According to Simon Campbell of stopteacherstrikes.org, there are more teacher strikes in Pennsylvania than in all the other states combined. He spoke to us at the Concerned Educators Against Forced Unionism conference, and was certainly the most animated and entertaining of the great speakers we heard. Of course, his English accent only heightened the hilarity! Watch him on video in the upper right video at the link above.
I don't agree with him that teachers should not be allowed to strike--I understand that he's concerned about his children, but I'm concerned about mine. If I were a parent in Pennsylvania, though, with its fanatical record of teachers strikes, perhaps I'd see things differently. I agree with him completely, though, about forced unionism, about school districts' taking teachers' money and giving it to unions, and similar points.
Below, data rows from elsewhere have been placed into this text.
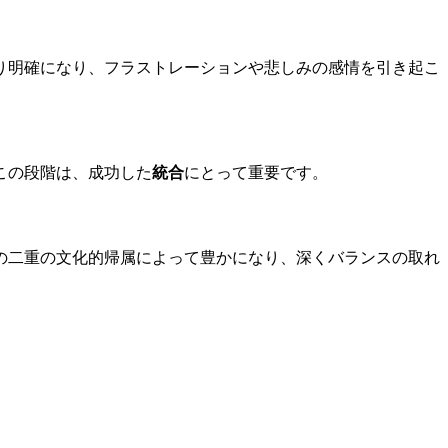
り明確になり、フラストレーションや悲しみの感情を引き起こ
この段階は、成功した
統合
にとって重要です。
の二重の文化的帰属によって豊かになり、深くバランスの取れ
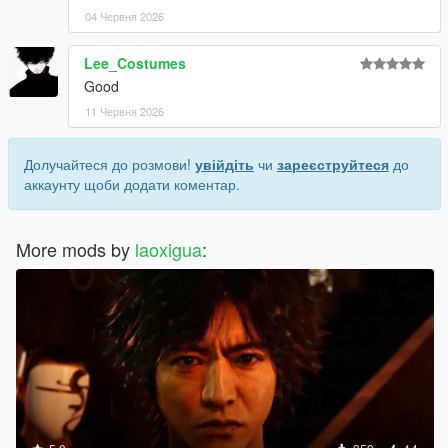
04 Червня 2026
Lee_Costumes
Good
11 Червня 2026
Долучайтеся до розмови!
увійдіть
чи
зареєструйтеся
до
аккаунту щоби додати коментар.
More mods by
laoxigua
:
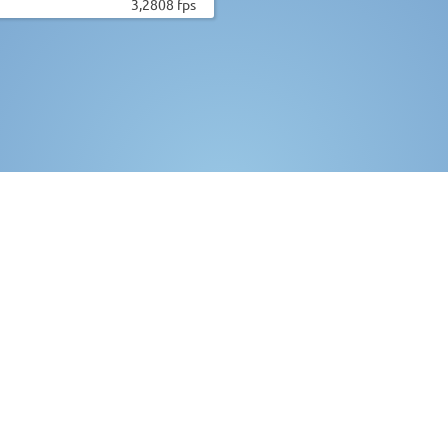
3,2808 fps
Teachers unions often like to make comparisons which they claim show how beneficial they are. For instance, Mississippi does not allow teachers to bargain collectively and, coincidentally, teacher pay on average is lower there than in the rest of the country. Does that correlation imply a causation, though? The union would certainly give the impression that it does. How about this chart, then, which shows that 7 of the top 10 states in terms of teacher pay do not allow teacher strikes?
I'm also curious how the average pay on that chart was calculated, as $63,000 seems a very high average, even here in California.